Characterization of promoter-cloning plasmids: analysis of operon structure in the rif region of Escherichia coli and isolation of an enhanced internal promoter mutant.

Using the promotor-cloning vehicle described by An and Friesen (J. Bacteriol. 140:400-410, 1979), Escherichia coli chromosomal deoxyribonucleic acid fragments derived from the lambda drifd18 transducing phage were cloned in one of several unique restriction endonuclease sites adjacent to tetracycline(tet) genes that lack their own promotor. One of these plasmids has been used to isolate nine variants having mutations that lie in a putative internal promoter which is located between rplL and rpoB. Deoxyribonucleic acid sequence analysis revealed that, in all nine mutants, a single base change, C to T, in the ribonucleic acid polymerase recognition site led to a large increase in promoter activity.
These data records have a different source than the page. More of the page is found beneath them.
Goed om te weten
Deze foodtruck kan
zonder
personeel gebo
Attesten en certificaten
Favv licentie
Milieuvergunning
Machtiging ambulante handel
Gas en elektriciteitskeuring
Analysis of a variety of plasmids in which tet is fused to various promoters yielded the following results: (i) rplK and rplA, genes for ribosomal protein L11 and L1, respectively, were cotranscribed from a common promoter located upstream from rplK; (ii) there was a strong promoter in the region between the rplKA operon and rplJ, the gene for ribosomal protein L10; (iii) an attenuator region was located between rplL, the gene for ribosomal protein L12, and rpoB, the gene for ribonucleic acid polymerase subunit beta; (iv) transcription terminated immediately after rpoC, the gene for ribonucleic acid polymerase subunit beta'; (v) a gene coding for unknown protein U, which is located between tufB and the rplKA operon, had its own promoter; (vi) the tufB gene was separated from all of the genes described above and had its own promoter.[1]